Sunday, December 20, 2009

Those Presbyterians Know How To Party

Last Thursday night, we attended the St. Andrew's Preschool Christmas Program. Sutton had been talking about it for weeks--Miss Emily, the music teacher, was preparing them well. There was to be caroling, bell ringing, sign language--all kinds of good Christian hijinks abound. From time to time, he had burst without warning into "Away in a Manger" and "Silent Night," as well as some song about "Happy Birthday, Jesus" that involved him singing so loudly and with so much fervor that he became red in the face and made me wonder, at least briefly, if he would have an aneurysm onstage. We had his black pants and white button-down clean and ironed. The kid was ready for his stage debut.

The show started at 6, but we arrived around 5:15, as Santa was also planning a visit to the program and was to be available for pictures beforehand. My children never miss an opportunity to suck up to Santa (and in Bellamy's case, remind him that a Barbie RV SURE would look nice in her bedroom), so we made sure to get there plenty early to talk to Santa. Of course, since we arrived early it also gave Sutt the opportunity to play tag with his classmates, hence dirtying the knees of his black pants and disheveling his hair, but alas, 'tis the price one pays to talk to get on Santa's good side, so it was all good.

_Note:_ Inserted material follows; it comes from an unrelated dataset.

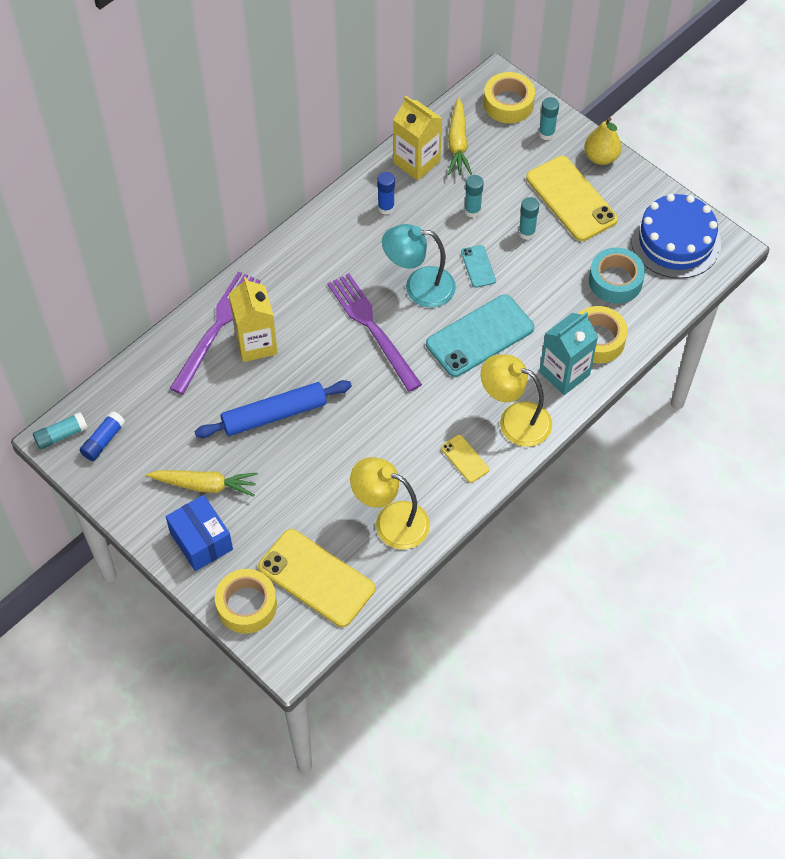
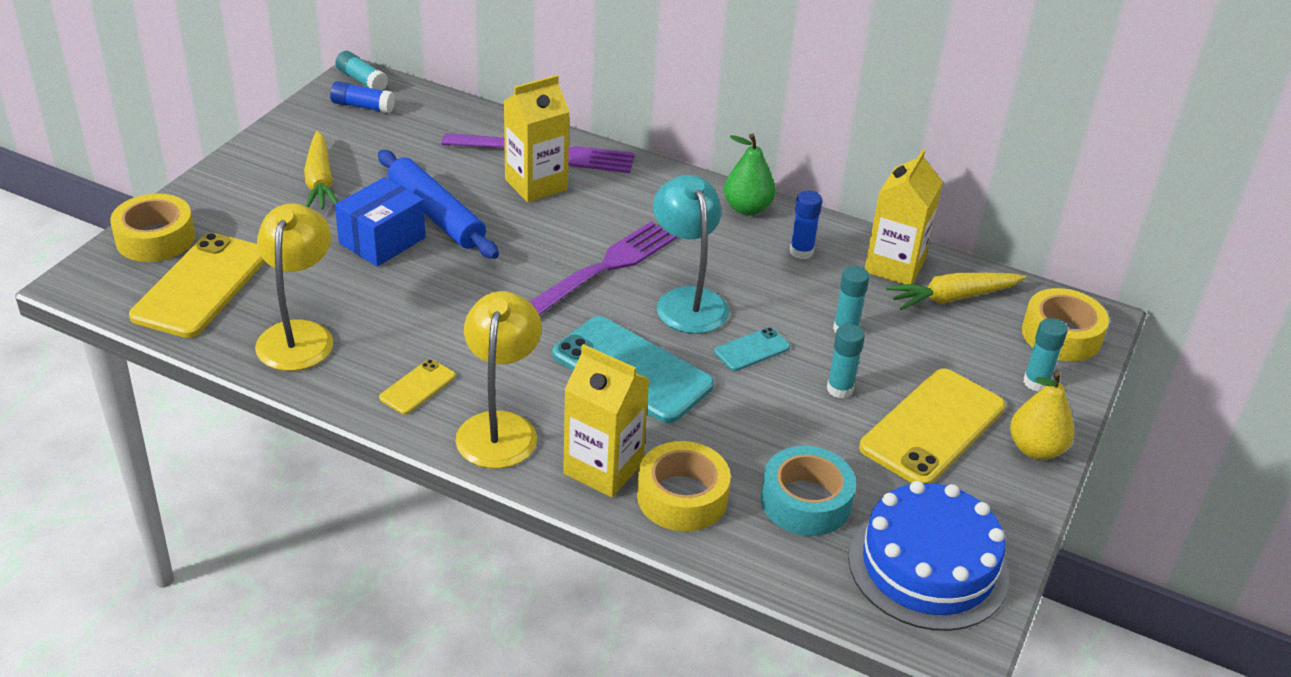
camera: 70 degrees right, 20 degrees down
(201, 541) = (241, 191): blue box -> blue box (382, 240)
(327, 223) = (747, 208): none -> green pear
(564, 373) = (603, 468): turquoise carton -> yellow carton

At 5:45 sharp, we delivered Sutt to his classroom and found our seats. Pops and GrandBabs had come out for the occasion, and Bellamy was decked out in her Christmas dress. Everyone was ready for the performance. Shortly after we were seated, the children entered the sanctuary. They had all had red velvet bows with tiny bells pinned to their collars. Every one's hair was brushed, their cheeks flushed, their eyes bright. Until Sutt entered the room.

Clearly, poor Sutt had decided that he was adverse to performing for the masses. His eyes were red, his cheeks tear stained, his shirt partially untucked. He was herded into the room glumly, amidst a sea of festive little classmates. As the girls preened their way to the stage, the boys standing tall and ready, Sutt spotted our family in the crowd and immediately shoved his way free of his class and sprinted straight to our row. He leaped into his Daddy's lap, buried his face in his shirt, and informed us (albeit very muffled) that there was no way in hell he was going up on that stage.

Although this was extremely unexpected (at least to me) we shrugged and decided to watch the show. I figured Sutt might eventually decide to go onstage with his friends, and in the meantime we were already settled in, so we might as well check it out. The music began, and so did the fun.

A brief list of things I saw during the performance:
1. One kid from Sutt's class completely fell over, and crashed into the Christmas tree behind him, leaving nothing visible except the soles of his shoes that were straight in the air.
2. Two boys decided to start up a conversation during "Jingle Bells." This conversation turned into them each licking his own set of handbells, then allowing the other kid to lick them. Perhaps they were comparing flavors. I do not know.
3. Just as the infamous "Happy Birthday, Jesus" song came to a quiet moment before the (very loud) chorus, one child burst into tears, screaming, "I. WANT. TO. GO. HOME!"
4. A few children, mid-performance, decided that their reindeer antlers were indeed an impediment to their ultra-cool Christmas attire, and yanked them off to chuck them into the audience.
5. Mid-performance, post the one kid falling over, another kid fell over and dominoed the entire back row, save the one child on the end who, apparently, has super sonic balance. The performance never wavered, even as five children tumbled off the risers into oblivion, causing teachers galore to sprint onstage and help right the minions.

To add to the joy, Sutt decided, during the grand finale, that perhaps he would indeed participate in the program, but only if Mommy went onstage with him and held his hand. I agreed. We crept to the stage, but once we arrived he informed me that he was "too tired to stand up" and collapsed into my lap. I had the great honor of singing the finale with the preschoolers, while a boneless Sutt puddled in my lap and refused to utter a single sound.

Ah, yes. The joy of the season. Merry Christmas to all.